THE ONE CENT YELLOW ADMIRAL
AS A PRECANCEL
Without doubt, the one cent yellow admiral is one of Canada’s lowliest stamps. It was purchased for a penny which, even back in the early part of the twentieth century, was not a lot of money. It was in use for 15 years and, during that timeframe, 1.2 billion were printed, distributed and mailed across town, across the province, across the country and around the world. Over one billion were produced at a time when the population of Canada was only eight million; the equivalent of every man woman and child using 150 a year. Of course, at that time the mail was the main method of communicating both for business and personal affairs. No emails, no faxes, minimal use of telephones, no TV to advertize products, no on-line bill payment, so the mail was vital to communicate messages and information.
Lathework Two rare items A “combination” block
Top pair triple inverts
OVER ONE BILLION ISSUED
One billion stamps is a lot of stamps. How much paper was used? How many trees felled? How much glue mixed and applied to produce that many 105’s? How many miles did such a lowly stamp travel?
It is quite a boring stamp too. Like all Admirals, it is mono-chrome and features the engraving of a long-dead monarch [Jan 20th 1936] who is unknown or forgotten by most Canadians. However, stamp collectors know he was one of us: a philatelist and avid collector. King George V played a large role in building the Royal Philatelic Collection into the most comprehensive collection of United Kingdom and Commonwealth stamps in the world. He must have collected a lot of stamps with his own face on them since during his reign the British Empire still extended across the globe. He had a tattoo of a red and blue dragon on his arm when he was still the Duke of York. He was serving in the Royal Navy on HMS Baccante and his tattoo was done by a Japanese tattoo artist called Hori Chyo.
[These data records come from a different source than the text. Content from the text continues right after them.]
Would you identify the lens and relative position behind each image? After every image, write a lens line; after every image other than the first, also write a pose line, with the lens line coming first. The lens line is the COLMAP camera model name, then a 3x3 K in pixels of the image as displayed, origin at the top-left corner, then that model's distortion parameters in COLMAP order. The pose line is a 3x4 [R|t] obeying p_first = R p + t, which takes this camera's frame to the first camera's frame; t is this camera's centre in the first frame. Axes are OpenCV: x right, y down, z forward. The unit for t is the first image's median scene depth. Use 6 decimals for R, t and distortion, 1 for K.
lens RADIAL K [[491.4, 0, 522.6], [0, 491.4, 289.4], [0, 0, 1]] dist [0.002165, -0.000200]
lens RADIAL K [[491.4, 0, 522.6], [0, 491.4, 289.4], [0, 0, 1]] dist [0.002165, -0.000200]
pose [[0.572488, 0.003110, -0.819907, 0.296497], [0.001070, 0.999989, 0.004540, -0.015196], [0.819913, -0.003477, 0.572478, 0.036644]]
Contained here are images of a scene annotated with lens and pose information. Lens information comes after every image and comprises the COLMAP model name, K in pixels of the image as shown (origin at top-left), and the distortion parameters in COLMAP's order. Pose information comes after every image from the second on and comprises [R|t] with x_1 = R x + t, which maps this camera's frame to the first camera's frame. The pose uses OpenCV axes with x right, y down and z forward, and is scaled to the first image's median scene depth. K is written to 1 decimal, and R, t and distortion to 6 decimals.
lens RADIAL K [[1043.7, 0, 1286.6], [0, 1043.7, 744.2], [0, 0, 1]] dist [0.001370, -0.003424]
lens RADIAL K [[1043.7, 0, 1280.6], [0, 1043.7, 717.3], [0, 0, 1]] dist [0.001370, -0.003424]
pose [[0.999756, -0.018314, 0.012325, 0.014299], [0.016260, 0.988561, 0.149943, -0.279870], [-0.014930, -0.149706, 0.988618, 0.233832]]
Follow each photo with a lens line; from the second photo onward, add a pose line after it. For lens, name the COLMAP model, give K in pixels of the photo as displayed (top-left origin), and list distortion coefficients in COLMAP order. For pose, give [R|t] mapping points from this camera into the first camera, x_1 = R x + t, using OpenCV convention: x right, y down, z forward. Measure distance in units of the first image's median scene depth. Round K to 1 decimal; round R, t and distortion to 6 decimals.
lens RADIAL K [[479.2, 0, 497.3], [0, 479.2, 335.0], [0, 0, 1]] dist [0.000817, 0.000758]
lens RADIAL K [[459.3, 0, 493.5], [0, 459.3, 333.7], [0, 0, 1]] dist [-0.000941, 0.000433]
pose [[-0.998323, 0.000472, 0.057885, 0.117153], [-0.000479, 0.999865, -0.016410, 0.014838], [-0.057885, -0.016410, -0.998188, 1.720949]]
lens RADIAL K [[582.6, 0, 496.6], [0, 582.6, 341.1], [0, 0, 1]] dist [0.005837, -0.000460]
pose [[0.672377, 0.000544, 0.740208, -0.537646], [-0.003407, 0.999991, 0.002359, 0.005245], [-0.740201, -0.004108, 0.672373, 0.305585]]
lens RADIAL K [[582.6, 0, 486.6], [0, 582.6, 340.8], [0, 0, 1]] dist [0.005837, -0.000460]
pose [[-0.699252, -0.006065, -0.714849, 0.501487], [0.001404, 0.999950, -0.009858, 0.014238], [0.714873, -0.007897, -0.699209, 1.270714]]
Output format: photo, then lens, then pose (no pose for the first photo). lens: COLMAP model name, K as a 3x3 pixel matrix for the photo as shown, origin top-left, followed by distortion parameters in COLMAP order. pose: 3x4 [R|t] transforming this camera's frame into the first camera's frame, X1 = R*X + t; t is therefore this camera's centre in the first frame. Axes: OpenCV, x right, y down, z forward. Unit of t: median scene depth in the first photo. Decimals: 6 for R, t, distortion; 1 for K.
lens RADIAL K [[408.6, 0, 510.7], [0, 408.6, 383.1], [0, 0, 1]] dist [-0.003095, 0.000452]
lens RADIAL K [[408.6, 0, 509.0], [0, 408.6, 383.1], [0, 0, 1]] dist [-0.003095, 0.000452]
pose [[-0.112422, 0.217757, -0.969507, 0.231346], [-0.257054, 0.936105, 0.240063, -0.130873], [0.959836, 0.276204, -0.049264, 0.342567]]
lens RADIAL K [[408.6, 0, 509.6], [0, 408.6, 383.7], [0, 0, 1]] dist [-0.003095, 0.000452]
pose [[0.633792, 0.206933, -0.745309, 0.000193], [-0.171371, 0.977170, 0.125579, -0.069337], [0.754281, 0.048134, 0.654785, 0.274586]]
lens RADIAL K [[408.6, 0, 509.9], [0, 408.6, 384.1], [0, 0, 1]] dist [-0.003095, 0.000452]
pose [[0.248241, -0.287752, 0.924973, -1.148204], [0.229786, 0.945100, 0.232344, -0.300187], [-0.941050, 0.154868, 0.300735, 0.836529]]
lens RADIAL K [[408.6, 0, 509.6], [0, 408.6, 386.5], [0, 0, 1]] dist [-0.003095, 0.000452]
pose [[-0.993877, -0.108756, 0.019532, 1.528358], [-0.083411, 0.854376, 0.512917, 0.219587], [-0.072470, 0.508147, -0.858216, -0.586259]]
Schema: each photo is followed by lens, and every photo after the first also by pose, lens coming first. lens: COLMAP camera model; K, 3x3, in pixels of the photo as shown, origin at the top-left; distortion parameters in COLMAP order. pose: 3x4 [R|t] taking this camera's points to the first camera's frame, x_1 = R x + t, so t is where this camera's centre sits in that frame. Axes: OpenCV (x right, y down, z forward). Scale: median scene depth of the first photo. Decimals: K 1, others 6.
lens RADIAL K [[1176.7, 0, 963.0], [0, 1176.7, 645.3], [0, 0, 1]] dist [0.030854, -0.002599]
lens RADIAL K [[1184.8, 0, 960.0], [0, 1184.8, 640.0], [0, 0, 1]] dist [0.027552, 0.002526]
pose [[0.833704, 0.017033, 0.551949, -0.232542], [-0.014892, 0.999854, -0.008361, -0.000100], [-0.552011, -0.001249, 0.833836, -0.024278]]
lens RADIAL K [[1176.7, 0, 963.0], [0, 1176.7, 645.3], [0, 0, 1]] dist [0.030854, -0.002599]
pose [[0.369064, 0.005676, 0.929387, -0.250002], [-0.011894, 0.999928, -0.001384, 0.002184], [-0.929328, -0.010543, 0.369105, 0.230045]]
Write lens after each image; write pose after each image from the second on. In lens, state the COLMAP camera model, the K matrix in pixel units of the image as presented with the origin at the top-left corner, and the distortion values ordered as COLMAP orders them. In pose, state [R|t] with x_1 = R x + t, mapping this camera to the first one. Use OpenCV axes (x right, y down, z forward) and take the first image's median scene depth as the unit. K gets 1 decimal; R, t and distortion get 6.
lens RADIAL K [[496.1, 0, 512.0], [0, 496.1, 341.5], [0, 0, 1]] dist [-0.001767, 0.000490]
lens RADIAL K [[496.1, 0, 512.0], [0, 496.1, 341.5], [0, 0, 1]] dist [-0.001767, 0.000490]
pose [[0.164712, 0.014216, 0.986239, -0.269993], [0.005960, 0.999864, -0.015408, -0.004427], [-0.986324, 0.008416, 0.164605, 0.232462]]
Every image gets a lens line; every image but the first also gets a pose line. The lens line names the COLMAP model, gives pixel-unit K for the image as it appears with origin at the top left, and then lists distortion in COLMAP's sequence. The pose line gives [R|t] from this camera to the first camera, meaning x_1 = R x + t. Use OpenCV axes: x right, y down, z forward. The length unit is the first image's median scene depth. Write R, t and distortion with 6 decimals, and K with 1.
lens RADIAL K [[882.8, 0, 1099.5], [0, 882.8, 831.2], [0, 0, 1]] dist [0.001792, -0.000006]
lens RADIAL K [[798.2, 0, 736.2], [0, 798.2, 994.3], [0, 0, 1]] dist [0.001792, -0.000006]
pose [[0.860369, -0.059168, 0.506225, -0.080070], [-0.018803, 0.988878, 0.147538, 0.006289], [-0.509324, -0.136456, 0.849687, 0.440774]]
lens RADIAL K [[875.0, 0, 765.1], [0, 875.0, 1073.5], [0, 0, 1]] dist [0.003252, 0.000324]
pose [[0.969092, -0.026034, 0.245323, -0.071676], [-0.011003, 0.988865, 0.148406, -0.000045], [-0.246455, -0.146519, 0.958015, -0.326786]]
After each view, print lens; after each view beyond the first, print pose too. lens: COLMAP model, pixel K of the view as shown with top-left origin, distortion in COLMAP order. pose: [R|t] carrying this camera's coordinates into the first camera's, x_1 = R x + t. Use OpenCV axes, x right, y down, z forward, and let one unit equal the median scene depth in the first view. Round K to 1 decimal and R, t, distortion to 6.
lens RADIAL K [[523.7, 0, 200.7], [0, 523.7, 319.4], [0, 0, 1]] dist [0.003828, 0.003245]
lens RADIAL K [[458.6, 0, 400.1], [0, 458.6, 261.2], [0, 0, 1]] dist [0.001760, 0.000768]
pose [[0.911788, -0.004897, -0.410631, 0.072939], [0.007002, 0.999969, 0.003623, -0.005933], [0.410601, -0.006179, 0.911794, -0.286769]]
I wonder what he thought of the Canada Scott 105? He probably found it boring too; unless he collected precancels.
King George V tattoo
Used examples of the 105 are catalogued at a mere 20 cents. As a used stamp it has no real value and the color is pretty bad. Maybe the color of the 108 is worse. Even a well-centered MNH example in pristine condition would barely fetch $100 .
It does have its scarce items but they are few and far between. Even the lathework tops out at $500 per block catalogue value and less at auction.
However, during its lifetime the humble 105 was precancelled in many ways with one bar and fifty different town styles. A relatively small quantity of the 1.2 billion was overprinted with a number of different printing plates over a number of years and the 105 was given many new identities and the lowly stamp was made different, more interesting, special and collectible. So special, in fact, that putting together a complete collection of just precancelled 105’s would be a tall order. It would contain 259 different precancels excluding plate blocks, perfins, lathework, constant plate varieties etc. Of the 259 stamps, according to the 6th Edition of the Canadian Precancel Catalogue, ten are valued at $100, nine at $150 and thirty five at between $200 and $300. In addition, there are three rarities: Amherst at $3000, Chatham at $700 and Sydney at $3000. All of these higher value stamps, in particular the rarities, would likely sell at well above catalogue at an auction. So, sixty two of the 259 are more difficult to come by but most of the rest can be found over time and an interesting collection built up. It would be an interesting way to begin a precancel collection, but even without the rarities it would still cost around $10,000 to put together, plus, of course, a lot of time. A complete collection would make an attractive exhibit.
Any collector who needs more technical information on the one cent yellow Admiral should check Unitrade’s catalogue of Canadian Stamps and read Marler.